What happens when you click search on google.com ?

To understand what happens when we Google something, we need to dig deeper and follow the process from the other end.

Google bots are constantly crawling the web. This software programmes - called Spiders - start with fetching a few web pages, then they follow the links on those pages and fetch the pages they point to, and follow all the links on those pages and fetch the pages they link to, and so on, until they’ve indexed a pretty big chunk of the web. Once the page is crawled, it is indexed within the seconds.

Now Google’s algorithm estimates the domain and page’s overall authority. It is not surprising that Google doesn’t reveal too much and is very secretive about it - its algorithm is in fact what makes it so great.

The software behind Google’s search technology conducts a series of simultaneous calculations requiring only a fraction of a second. Traditional search engines rely heavily on how often a word appears on a web page. Google uses more than 200 signals - they not only ask questions like “how many times does this page contain the key word?”, “do the words appear in the title?”, “in a url?”, “directly adjacent?”, “does the page include synonyms for those words”, “is this page from a quality website or is it low quality”, “what is this page page rank?”, but also examine the entire link structure of the web with their PageRank algorithm. They also conduct a hypertext-matching analysis to determine which pages are relevant to the specific search being conducted.

This way Google creates a constantly updated cache of active web - so when we do a google search we aren’t actually searching the web - we’re searching google’s index of the web.

Finally, all these factors are combined together to produce each page’s overall score and send back your search results.
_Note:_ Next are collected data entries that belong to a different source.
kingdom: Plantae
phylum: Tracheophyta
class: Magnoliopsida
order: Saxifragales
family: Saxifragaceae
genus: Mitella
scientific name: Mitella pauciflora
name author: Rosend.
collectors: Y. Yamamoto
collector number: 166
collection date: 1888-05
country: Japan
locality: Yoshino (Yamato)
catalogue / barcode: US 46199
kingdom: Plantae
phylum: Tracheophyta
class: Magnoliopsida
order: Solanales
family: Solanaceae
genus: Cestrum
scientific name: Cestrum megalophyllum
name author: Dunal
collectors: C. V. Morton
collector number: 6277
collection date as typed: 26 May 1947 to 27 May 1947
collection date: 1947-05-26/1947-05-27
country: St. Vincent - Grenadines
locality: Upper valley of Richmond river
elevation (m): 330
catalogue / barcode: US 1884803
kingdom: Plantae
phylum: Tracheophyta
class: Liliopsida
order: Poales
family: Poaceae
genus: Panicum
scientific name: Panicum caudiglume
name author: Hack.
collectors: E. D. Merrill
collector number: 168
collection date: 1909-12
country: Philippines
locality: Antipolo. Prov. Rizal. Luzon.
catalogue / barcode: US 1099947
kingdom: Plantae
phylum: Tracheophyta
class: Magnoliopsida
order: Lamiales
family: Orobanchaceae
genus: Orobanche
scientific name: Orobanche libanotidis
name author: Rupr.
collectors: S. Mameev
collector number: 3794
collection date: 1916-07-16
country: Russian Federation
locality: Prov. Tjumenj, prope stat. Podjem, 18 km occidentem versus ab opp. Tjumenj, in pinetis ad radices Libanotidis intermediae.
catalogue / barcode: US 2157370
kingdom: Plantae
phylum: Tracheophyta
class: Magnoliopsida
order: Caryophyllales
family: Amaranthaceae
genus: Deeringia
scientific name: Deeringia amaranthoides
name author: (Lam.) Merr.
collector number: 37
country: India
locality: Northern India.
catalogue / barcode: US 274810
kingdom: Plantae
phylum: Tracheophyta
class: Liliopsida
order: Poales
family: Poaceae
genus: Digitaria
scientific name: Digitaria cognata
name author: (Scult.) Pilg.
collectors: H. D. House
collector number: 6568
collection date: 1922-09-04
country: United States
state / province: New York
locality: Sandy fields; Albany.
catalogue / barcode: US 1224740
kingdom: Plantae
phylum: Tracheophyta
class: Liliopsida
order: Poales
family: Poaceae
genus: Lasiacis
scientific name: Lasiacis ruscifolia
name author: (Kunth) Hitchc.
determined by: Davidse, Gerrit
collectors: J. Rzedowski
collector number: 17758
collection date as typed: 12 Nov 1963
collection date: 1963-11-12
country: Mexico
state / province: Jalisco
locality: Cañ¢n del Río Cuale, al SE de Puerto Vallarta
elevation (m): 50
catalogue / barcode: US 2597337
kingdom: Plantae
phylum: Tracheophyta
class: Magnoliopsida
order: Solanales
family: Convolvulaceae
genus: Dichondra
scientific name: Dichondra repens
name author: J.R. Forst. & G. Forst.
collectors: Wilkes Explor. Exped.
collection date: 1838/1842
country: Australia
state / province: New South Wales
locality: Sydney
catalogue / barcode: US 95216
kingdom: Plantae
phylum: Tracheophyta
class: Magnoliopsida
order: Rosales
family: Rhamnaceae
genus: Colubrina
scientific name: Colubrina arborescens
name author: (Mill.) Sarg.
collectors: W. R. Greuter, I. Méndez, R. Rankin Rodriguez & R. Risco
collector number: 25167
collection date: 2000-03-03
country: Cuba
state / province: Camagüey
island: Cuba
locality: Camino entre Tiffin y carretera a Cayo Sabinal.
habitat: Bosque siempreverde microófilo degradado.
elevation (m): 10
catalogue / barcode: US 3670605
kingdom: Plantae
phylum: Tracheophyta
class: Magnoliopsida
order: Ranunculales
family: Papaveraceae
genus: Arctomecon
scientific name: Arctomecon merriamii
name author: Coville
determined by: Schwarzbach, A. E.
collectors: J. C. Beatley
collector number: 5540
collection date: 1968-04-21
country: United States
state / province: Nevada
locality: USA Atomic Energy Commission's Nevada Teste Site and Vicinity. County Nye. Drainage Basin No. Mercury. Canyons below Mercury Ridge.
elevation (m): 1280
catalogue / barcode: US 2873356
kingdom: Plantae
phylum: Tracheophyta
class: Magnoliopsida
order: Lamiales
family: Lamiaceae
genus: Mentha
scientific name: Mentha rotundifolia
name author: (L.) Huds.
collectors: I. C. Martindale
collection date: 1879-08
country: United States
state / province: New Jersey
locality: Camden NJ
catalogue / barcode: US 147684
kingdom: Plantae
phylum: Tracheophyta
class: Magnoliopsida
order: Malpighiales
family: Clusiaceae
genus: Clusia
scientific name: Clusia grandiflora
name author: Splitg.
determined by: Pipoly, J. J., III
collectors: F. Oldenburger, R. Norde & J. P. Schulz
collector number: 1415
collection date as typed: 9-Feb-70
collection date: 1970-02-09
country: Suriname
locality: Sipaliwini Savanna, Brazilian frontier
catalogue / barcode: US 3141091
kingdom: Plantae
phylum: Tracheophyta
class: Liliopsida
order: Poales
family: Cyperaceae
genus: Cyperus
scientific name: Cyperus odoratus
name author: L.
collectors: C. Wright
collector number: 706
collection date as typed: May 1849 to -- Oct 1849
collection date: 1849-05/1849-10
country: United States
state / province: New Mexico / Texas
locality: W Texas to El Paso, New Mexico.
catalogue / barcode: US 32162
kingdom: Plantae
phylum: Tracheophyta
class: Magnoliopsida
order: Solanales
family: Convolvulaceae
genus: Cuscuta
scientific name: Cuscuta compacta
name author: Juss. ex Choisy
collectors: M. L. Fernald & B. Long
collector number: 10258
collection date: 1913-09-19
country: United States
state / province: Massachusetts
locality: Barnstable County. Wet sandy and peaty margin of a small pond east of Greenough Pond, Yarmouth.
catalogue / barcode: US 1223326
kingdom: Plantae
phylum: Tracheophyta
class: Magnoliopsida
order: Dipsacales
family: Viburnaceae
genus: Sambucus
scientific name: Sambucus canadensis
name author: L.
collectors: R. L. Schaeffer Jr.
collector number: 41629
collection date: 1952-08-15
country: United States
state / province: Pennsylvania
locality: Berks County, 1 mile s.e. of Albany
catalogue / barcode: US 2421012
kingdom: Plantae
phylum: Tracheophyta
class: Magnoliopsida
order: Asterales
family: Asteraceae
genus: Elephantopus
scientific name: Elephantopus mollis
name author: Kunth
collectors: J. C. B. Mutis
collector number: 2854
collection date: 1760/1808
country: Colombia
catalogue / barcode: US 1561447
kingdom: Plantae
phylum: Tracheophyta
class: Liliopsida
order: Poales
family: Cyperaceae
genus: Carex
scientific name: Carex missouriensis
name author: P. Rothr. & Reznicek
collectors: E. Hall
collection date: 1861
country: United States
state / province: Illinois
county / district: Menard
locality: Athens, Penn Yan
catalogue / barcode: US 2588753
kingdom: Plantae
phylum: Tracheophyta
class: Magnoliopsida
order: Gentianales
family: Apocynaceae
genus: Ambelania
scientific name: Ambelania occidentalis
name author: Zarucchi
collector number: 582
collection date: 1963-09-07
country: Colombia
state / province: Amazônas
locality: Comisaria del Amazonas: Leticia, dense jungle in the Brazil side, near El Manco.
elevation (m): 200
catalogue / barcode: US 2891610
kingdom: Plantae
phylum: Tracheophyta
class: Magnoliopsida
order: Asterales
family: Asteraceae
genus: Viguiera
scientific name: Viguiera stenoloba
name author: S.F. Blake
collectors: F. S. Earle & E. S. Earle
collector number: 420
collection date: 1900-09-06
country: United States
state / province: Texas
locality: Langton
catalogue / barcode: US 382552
By combing overall importance and query-specific relevance, Google put the most relevant and reliable results first.

Each entry includes a title, a url and a snippet of text to help me decide are whether this page is what I’m looking for. I also see links to similar pages, Google’s most recent stored version of that page, and related searches that I might want to try next.

It’s mind boggling when you realise all this happens in a split of a second.